Latest update December 24th, 2024 4:10 AM
Oct 31, 2010 Editorial
The average Guyanese would be hard pressed to understand the brouhaha that has erupted mainly between the US and China (but involving most of the movers and shakers in the modern world) over the value of the Chinese currency – the yuan. When it comes to money, we are pretty sheepish over the fall of our dollar from a high of G$2 to US$1 in the colonial days to the present G$200 to US$1.
Most of us would love to have our money’s value rise as we salivate over how much more goodies we could purchase from abroad. Imagine how we could shop if our monthly $40,000 were worth US$40,000!
Unfortunately, that’s not how the modern globalised world works. As countries trade, they typically either run a deficit (import more than they export) or a surplus (the converse) – dividing the world into “deficit” countries and “surplus” countries. Deficit countries – with the US and the UK being mammoth ones – have to borrow, typically from surplus countries like China and Japan, to pay for their imports.

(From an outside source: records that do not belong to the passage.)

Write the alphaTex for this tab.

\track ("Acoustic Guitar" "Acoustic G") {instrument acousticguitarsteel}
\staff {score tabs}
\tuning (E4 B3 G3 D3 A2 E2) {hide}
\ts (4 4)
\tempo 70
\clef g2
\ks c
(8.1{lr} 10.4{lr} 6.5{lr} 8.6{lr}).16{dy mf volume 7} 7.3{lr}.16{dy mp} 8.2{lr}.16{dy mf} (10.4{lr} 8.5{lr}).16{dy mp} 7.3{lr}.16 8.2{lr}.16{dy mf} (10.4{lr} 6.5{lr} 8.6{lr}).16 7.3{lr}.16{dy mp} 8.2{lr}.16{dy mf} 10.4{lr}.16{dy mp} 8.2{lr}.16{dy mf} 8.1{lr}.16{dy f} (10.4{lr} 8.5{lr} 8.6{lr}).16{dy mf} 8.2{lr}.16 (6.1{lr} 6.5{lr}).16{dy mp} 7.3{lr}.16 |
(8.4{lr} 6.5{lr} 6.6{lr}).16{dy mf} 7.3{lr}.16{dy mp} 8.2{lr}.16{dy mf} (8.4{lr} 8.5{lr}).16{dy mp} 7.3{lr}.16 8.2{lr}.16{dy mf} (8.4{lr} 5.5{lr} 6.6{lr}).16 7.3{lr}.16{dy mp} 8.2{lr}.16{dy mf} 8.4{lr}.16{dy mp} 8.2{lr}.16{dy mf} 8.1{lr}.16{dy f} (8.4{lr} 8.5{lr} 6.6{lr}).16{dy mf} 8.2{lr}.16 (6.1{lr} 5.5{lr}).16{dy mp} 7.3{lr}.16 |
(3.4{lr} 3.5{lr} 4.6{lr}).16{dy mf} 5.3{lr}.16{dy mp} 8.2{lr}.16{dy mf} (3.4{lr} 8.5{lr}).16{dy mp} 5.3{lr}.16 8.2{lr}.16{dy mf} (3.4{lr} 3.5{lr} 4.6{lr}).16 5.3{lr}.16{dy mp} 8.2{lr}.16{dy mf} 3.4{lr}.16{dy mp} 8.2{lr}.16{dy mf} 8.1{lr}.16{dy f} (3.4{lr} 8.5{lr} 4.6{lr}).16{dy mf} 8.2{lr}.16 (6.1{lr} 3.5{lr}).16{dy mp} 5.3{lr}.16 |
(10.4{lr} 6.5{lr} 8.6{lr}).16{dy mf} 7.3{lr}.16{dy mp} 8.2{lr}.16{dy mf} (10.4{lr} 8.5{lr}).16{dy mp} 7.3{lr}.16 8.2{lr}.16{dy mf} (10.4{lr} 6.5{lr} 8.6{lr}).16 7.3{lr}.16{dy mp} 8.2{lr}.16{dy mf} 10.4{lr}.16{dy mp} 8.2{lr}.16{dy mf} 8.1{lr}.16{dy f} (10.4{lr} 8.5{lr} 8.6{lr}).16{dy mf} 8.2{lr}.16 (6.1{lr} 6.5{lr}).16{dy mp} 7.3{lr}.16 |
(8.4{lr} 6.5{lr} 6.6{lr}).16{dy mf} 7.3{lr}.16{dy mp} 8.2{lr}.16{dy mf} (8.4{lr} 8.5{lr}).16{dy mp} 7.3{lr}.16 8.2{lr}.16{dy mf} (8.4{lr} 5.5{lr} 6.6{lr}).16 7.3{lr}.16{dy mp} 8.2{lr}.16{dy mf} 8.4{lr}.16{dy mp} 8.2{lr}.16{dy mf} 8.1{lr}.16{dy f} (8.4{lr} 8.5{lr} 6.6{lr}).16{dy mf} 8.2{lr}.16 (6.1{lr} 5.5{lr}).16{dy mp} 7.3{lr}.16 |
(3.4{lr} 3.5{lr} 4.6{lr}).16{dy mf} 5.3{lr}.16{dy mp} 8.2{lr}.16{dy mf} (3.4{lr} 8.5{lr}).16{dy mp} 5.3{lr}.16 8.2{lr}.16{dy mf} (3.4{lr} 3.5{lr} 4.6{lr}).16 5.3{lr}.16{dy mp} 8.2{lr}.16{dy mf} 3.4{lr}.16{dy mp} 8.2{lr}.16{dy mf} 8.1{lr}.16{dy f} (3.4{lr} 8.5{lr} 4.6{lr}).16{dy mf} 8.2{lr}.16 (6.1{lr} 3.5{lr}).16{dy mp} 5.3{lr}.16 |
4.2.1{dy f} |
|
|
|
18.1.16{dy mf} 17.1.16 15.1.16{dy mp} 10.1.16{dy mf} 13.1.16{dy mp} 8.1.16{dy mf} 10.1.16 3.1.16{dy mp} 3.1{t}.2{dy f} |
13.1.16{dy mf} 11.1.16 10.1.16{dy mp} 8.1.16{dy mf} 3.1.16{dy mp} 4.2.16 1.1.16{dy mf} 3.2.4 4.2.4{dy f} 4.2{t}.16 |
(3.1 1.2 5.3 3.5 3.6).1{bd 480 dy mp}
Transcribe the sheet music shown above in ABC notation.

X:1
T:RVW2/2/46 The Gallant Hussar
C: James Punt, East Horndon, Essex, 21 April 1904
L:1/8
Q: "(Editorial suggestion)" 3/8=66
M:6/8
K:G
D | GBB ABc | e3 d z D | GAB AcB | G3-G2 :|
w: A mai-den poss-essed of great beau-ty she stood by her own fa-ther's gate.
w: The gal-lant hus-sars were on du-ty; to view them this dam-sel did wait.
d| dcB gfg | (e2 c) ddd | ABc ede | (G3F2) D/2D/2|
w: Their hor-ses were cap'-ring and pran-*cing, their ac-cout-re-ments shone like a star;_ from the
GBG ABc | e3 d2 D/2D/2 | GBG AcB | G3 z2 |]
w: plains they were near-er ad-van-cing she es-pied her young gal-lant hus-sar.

As the former borrows more and more from the latter, the currencies of the latter are expected to rise – reflecting the increased demand for them.
If, let us say, China’s currency rises (and by now it has lent the US trillions of dollars) the goods would increase in price – and (the theory goes) the US demand for them would fall –lessening the deficit. But if the Chinese, also say, wants to keep their exports up so as to maintain their growth rate etc. it is to their advantage to do what would be very strange to us in Guyana – keep their currency weak. And this is what the Chinese have done – much to the annoyance of the Americans.
In 2007, as the financial crisis in the US was beginning, the Chinese pegged their currency to the US dollar in 2007, and stuck with the peg throughout the crisis. The People’s Bank of China bought up trillions of dollars in order to keep its currency weak against the dollar.
And this, the US asserts, is not playing fair: the Chinese are maintaining a competitive advantage through a weaker currency by keeping their exports artificially cheap. They are thus stymieing the US efforts, the Americans complain, towards economic recovery. Last June, after much griping by the US (and preceding a G20 meeting) the Chinese loosened their peg a bit.
But the US, as its deficit keeps rising, now complains that it was not enough. The Chinese retort that unlike many surplus countries, they did not allow their currency to fall against the US dollar, so the US is making a false comparison. And so on and so forth.
An outside observer may point out that deficit countries like the US and the UK can simply tighten their belts – embark on an austerity programme that demands much less imports and consequently much less borrowing. This is the route that the UK has evidently chosen, hence all the cutbacks its coalition government has just announced.
The US, however, believes that this path will lead to a recession in their evidently structurally weak economy and the political will is strikingly lacking in Washington. With the US currency still used as a reserve currency by many countries, the US, in addition to bringing interests close to zero, has expediently, but ultimately futilely, been printing greenbacks to feed its habit.
Most worryingly, the US has signalled that it may take the protectionist option that it warned the rest of the world since its crisis in 2008, might plunge the world into a global recession.
In September, the U.S. House of Representatives, with a 348-to-79 majority passed a Bill that allows the country to impose countervailing duties on imports from China. Those duties are to be calibrated using estimates of the extent of “undervaluation” of the Chinese currency.
Last week, top G20 officials in Seoul vowed to avoid weakening their currencies and let the market take its course. But if the past is any precursor to the present, this promise will be honoured more in the breach.